EXECUTIVES of Chongqing Western Modern Logistics Industry Zone Development Construction mark the success in bond listing in Singapore on Aug 30. Provided to China Daily |
Chongqing Western Modern Logistics Industry Zone Development Construction opened the books for its five-year bond on Aug 30 in Singapore at 250 bps over US Treasuries and raised $500 million from investors.
The coupon rate is 3.25 percent.
The State-owned company, established by the Chongqing municipal government, is the developer of Chongqing Logistics City, also known as CLC, which was established in 2007 in the western part of the municipality, covering about 35 square kilometers with a total investment of 111.7 billion yuan ($17.49 billion).
It hired Citi Group and DBS as joint global coordinators. CEB International, Bank of China, Industrial and Commercial Bank of China, China Construction Bank, China Citic Bank International, Bank of Communications and Shanghai Pudong Development Bank are the joint lead managers and bookrunners.
The company hit the road for its maiden dollar outing, holding 19 investors meetings in Hong Kong, Singapore and London from Aug 23 to 29.
In addition to the relatively low fundraising cost of US dollar bonds, one of the major reasons to issue dollar bonds in the southeastern Asian country is to enhance the relationship with Singaporean investors, according to the company.
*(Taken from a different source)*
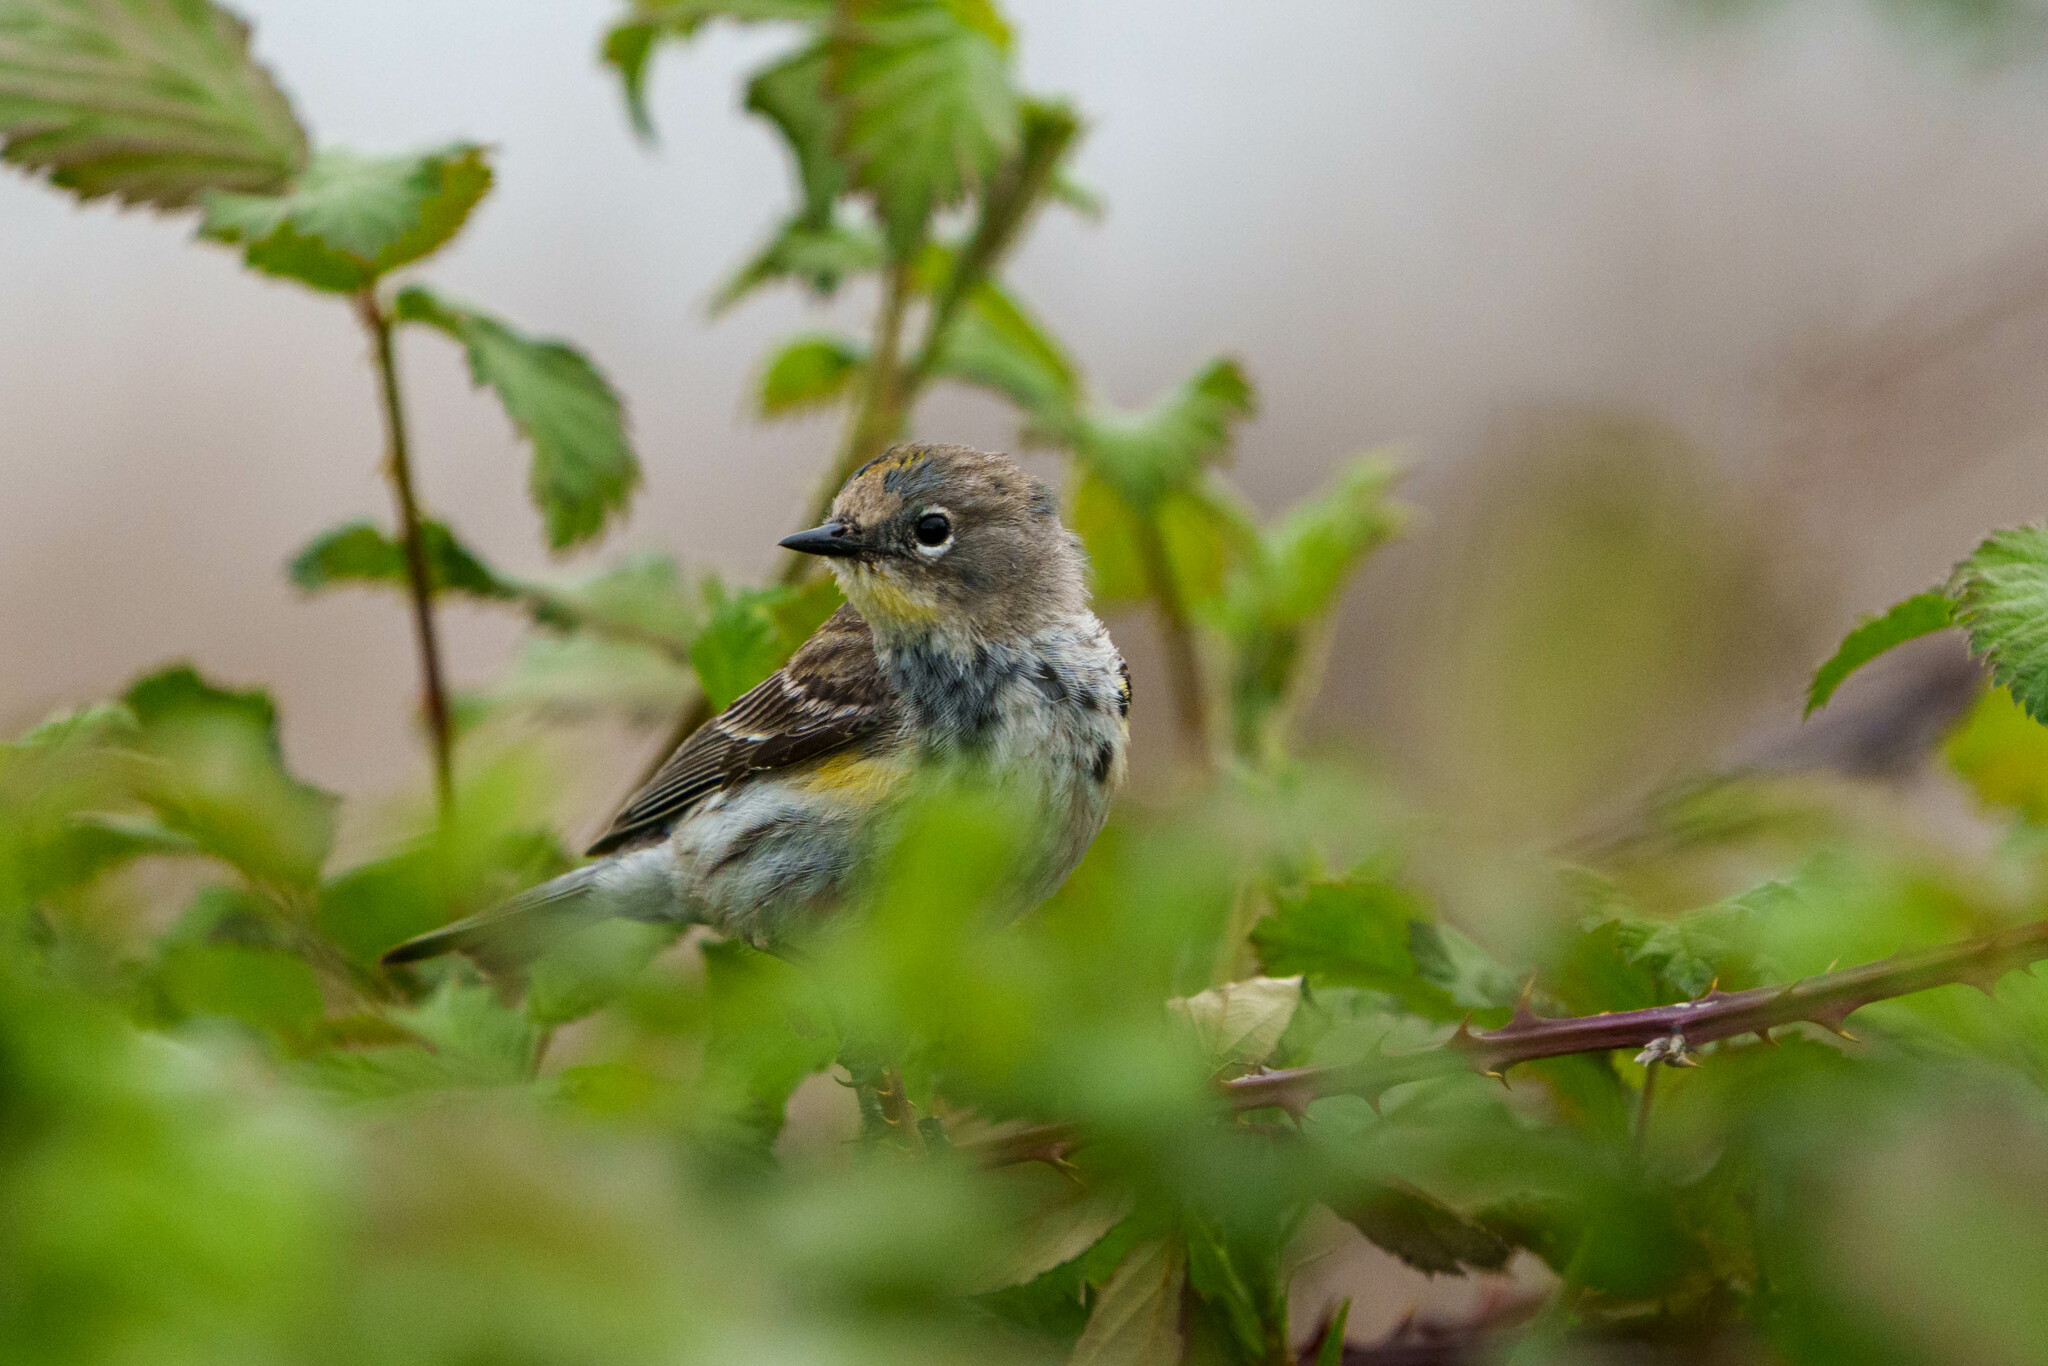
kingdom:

The fundraising round was the first act of financial cooperation under the China-Singapore (Chongqing) Demonstration Initiative on Strategic Connectivity, the third intergovernmental project between the two countries.
Chongqing, the center of operations for the program, will pilot cooperation in fields ranging from financial services, aviation, transportation and logistics to information communications technology.
In addition to the Chongqing-Xinjiang-Europe International Railway, Luo Shuquan, chairman of the Chongqing company, said that they are currently working on a new trade route. The route will start in Chongqing, run through southern China's Guangxi Zhuang autonomous region and finally reach Singapore.
The Chongqing-Guangxi-Singapore international transportation link will become the shortest cut to the sea in Southwest China, Luo said.
"It will help connect the Silk Road Economic Belt and the 21st Century Maritime Silk Road to promote the integration of Asian and European trade," he said.
The company plans to develop the Chongqing Western Modern Logistics Industry Zone into a railway- bonded logistical center after it became a free trade zone on Aug 31.
The logistics center will provide international trade and logistics services, especially in cross-border e-commerce, intermediary trade and payment settlement.
At present, it has raised 16.7 billion yuan from overseas financing, non-publicly oriented debt financing, perpetual tickets, sustainable corporate bonds and corporate bonds.
The company set up a logistics industry development fund of over 10 billion yuan with Ping An Insurance (Group) Co in April 2015.
A third-party payment platform is now under development. In May, Chongqing Railway Port Logistics Development Co, the Fujian-based superstore giant Yonghui Group, and Liangka (Beijing) Information Technology Co Ltd started to build the platform together with registered capital of 100 million yuan.
The platform's trade volume is expected to reach 300 billion yuan in the third year after launching.
"Our focus in the coming two years is to build the CLC into a pilot zone for logistical finance," said Gu Yonghong, CLC deputy general manager and president of CLC Asset Management Co.
This year, the CLC plans to set up bonding companies and a transaction settlement center, as well as build equity investment management companies in Hong Kong and Singapore, he added.
"The CLC has become a pioneer among the companies included in China's Road and Belt Initiative to use international capital to diversify its funding resources," Gu said.